I usually follow the awards conversation surrounding the screenplay and adapted screenplay categories, often paying special attention to where the WGA ends up. Writers awarding writers, I figured. What better judges? This year thats one less award Ill have to bother with; I just learned that a writer has to be a WGA member to be eligible, ditto for the production company involved. Kristopher Tapley at Variety took a look at what should be this years top contenders and found a slew of films ineligible. So why bother paying attention? 

Heres the article, copied and pasted from the online zine.

 Once again this season, a number of films in the mix for screenplay Oscar recognition will not be getting the added boost of a Writers Guild of America nomination due to simply not being eligible. The reasoning generally boils down to either the writer of the project not being a WGA member or the production itself not being a signatory with the guild.

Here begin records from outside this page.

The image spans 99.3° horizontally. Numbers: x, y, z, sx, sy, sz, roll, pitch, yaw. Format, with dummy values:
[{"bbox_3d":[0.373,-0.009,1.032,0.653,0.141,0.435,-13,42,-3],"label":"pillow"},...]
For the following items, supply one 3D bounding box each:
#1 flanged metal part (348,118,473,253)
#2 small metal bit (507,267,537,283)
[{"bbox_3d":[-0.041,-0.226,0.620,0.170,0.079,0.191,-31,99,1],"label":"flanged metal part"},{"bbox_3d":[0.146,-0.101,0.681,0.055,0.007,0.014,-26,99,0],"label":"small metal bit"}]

There are far more original screenplay omissions than adapted. Among them is Quentin Tarantino’s latest, “The Hateful Eight.” The writer/director is not a WGA member and his scripts, therefore, never compete for this award.
Animated production companies, meanwhile, tend to be non-signatory, so Pixar’s “Inside Out” is not on the ballot, either. Similarly, foreign productions often eschew the guild paperwork, so films like “Clouds of Sils Maria,” “Son of Saul,” “Suffragette” and “Youth” are absent as well.
Also ineligible are “Ex Machina,” “I’ll See You In My Dreams,” “99 Homes,” and “Ricki and the Flash.” There are 61 titles up for consideration in the category.


On the adapted side, where 51 films will compete, the highest-profile omission is “Room”; screenwriter Emma Donoghue is not a WGA member. Meanwhile, Working Title Films productions never make the cut due to not being a signatory, so “The Danish Girl” is also off the ballot.
Others that won’t compete include “Anomalisa,” “Brooklyn,” “45 Years” and “Me and Earl and the Dying Girl.”
Most of those films have a shot at recognition from the Academy’s Writers Branch, but with them officially stricken from the WGA proceedings, take your best shot at predicting a guild race that annually features very little crossover with the Oscars.

Film nominations will be announced on Jan. 6, 2016. The 68th annual WGA Awards will be held on Feb. 13.